A traveler undergoes a polymerase chain reaction swab test at the COVID-19 test center run by Centogene NV at Frankfurt Airport in Germany. | BLOOMBERG
A traveler undergoes a polymerase chain reaction swab test at the COVID-19 test center run by Centogene NV at Frankfurt Airport in Germany. | BLOOMBERG

The Immigration Services Agency has claimed the strict conditions are aimed at limiting the spread of the virus in Japan. In contrast, however, Japanese nationals coming from abroad are not required to undergo pre-entry tests for COVID-19.

Upon arrival, non-Japanese will be sent to the quarantine station at the airport to undergo tests for COVID-19. They will be asked to submit the permission documents obtained from the immigration agency or embassy, along with proof they took any of several listed tests for the coronavirus before coming to Japan.

Only negative results for molecular diagnostic tests conducted via nasopharyngeal swab or saliva samples using the real time reverse transcription polymerase chain reaction method (RT-PCR), loop-mediated isothermal amplification method (LAMP) or an antigen test using the chemiluminescence enzyme immunoassay (CLEIA) method will be recognized as valid. Such tests need to be conducted within 72 hours prior to departure and documents confirming the procedure need to be filled out entirely in English and need to be signed by a doctor from the medical institution where the test was conducted or have the institution’s stamp. The officials suggest using the certification form for COVID-19 tests, which can be found on the justice ministry’s website.

Additionally, all returnees are required to self-isolate for 14 days and are not allowed to use public transportation during that time.
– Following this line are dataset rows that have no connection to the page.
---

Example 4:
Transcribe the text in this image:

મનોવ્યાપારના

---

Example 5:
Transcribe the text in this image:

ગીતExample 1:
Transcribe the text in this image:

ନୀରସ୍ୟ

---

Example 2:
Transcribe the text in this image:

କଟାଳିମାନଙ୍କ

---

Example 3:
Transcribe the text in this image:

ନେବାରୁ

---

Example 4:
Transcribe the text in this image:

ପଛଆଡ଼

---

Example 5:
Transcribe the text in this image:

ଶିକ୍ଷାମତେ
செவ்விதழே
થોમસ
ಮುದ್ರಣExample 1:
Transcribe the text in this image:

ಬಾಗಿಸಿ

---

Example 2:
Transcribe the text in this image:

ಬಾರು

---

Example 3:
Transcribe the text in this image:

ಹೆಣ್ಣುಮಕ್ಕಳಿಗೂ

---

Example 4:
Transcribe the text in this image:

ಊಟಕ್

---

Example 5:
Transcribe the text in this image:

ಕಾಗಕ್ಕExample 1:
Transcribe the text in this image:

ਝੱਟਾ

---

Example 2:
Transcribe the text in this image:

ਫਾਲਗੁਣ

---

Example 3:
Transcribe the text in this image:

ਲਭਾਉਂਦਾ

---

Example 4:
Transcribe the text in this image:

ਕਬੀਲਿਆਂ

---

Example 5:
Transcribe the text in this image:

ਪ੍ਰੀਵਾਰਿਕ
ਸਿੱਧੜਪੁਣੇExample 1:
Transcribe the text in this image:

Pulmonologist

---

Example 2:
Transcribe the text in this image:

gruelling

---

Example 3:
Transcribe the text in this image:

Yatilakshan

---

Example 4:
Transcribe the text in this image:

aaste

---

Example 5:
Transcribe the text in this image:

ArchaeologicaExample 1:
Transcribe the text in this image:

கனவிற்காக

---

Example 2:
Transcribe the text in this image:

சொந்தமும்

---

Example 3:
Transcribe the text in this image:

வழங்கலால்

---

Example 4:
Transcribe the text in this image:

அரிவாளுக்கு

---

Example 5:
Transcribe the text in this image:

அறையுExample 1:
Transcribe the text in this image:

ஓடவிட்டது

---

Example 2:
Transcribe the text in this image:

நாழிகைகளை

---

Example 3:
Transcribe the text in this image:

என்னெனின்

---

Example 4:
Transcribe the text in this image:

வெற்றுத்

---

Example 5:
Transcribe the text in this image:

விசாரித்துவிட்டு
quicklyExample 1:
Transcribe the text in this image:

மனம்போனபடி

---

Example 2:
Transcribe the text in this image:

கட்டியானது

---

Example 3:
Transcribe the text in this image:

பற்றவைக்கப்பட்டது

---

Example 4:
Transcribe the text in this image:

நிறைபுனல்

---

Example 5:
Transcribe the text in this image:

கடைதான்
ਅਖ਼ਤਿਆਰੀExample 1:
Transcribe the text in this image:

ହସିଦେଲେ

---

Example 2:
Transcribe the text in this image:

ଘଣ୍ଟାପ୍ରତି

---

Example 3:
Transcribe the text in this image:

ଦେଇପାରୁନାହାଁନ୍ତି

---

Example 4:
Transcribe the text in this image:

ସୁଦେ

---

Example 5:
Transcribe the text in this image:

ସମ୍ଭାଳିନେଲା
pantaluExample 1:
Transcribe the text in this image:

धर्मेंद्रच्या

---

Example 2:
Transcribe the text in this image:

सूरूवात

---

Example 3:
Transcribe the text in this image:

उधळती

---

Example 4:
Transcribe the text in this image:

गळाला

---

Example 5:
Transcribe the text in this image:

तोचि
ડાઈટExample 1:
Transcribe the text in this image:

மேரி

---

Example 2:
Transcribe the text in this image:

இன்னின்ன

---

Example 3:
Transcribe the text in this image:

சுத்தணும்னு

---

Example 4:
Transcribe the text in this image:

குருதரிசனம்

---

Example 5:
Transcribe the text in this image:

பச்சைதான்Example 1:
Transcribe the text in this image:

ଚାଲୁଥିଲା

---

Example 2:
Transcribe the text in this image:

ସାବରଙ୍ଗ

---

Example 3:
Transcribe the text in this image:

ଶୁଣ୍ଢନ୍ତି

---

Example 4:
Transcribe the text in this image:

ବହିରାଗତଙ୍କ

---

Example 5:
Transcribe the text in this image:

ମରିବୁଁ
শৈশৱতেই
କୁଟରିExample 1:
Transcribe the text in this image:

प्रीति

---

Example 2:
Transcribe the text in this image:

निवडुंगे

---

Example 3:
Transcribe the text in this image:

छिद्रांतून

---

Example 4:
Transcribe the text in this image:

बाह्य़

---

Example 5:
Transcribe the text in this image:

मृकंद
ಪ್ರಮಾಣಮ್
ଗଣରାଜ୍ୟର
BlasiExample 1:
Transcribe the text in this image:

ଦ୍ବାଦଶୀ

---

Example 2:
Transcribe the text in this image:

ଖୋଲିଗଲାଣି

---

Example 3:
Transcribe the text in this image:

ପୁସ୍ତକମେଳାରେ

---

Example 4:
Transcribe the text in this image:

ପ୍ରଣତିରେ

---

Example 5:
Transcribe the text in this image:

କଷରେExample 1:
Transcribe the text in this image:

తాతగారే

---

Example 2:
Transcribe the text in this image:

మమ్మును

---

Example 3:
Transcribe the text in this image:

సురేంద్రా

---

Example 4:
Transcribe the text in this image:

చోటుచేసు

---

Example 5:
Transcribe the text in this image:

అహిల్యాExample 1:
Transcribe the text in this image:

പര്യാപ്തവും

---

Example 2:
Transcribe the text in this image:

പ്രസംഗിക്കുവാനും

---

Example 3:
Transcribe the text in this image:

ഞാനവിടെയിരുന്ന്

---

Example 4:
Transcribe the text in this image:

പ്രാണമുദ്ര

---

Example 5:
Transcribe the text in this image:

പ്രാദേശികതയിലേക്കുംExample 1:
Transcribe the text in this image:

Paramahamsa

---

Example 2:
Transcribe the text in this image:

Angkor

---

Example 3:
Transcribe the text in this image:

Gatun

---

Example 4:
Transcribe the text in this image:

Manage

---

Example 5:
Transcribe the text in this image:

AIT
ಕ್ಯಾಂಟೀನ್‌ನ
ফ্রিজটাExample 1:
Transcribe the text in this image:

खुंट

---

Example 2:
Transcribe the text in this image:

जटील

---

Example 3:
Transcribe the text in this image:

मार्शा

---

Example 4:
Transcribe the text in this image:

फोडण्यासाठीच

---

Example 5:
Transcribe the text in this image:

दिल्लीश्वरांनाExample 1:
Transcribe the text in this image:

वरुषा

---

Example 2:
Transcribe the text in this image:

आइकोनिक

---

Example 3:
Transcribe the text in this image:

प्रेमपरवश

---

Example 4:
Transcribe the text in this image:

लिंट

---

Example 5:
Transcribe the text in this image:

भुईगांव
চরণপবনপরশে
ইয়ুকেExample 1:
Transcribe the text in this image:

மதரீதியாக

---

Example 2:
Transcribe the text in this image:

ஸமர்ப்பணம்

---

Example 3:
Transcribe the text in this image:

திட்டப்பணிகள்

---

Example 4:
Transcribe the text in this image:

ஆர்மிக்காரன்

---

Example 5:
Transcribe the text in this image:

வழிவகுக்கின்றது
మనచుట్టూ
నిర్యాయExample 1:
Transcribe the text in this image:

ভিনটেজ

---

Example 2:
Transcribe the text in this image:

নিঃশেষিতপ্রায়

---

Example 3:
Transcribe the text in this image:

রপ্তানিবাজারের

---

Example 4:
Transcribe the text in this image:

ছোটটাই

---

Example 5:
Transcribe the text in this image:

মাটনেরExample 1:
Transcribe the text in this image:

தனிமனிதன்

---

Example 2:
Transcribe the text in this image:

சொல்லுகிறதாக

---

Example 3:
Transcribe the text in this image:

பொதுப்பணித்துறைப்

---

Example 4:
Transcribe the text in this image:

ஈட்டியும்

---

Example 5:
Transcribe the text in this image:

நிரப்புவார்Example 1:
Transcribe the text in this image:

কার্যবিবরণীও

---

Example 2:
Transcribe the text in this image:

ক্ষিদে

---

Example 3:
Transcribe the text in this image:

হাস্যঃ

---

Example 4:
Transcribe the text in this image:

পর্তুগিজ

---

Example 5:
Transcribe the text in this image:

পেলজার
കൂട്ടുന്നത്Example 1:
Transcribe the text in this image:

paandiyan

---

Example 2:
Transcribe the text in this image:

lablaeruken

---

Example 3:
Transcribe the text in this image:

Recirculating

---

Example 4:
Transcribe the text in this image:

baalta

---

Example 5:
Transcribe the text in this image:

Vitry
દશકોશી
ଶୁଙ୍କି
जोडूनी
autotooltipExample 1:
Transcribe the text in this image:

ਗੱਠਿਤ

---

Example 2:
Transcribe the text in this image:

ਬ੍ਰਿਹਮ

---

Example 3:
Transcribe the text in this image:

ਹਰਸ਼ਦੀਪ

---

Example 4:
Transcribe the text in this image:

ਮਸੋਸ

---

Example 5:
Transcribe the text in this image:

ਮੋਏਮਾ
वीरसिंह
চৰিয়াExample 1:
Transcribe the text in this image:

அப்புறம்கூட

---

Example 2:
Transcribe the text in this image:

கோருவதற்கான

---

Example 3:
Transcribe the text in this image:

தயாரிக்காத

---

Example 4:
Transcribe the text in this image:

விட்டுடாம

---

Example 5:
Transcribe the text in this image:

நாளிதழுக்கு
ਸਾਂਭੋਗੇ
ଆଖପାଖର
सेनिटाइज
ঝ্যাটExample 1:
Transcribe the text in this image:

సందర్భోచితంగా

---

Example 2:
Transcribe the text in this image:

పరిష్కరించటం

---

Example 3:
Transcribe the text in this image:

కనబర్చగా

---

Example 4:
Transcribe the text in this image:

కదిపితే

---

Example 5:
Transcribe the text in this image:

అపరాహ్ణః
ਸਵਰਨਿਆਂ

Only short-term business travelers using new criteria set up just for them under bilateral agreements can commute between the place where they are staying and their workplace during the 14-day period after arrival. But they as well are not allowed to use public transportation during that time.

According to the ISA, between Aug. 5 and Aug. 23, when Japan began to allow people stranded abroad to re-enter, 70 people were denied entry, including those who had tested negative for COVID-19 in the country they departed from but whose tests were conducted using different methods than those recognized as valid by immigration authorities.

During the same period Japan granted permission to enter to 15,745 foreign nationals.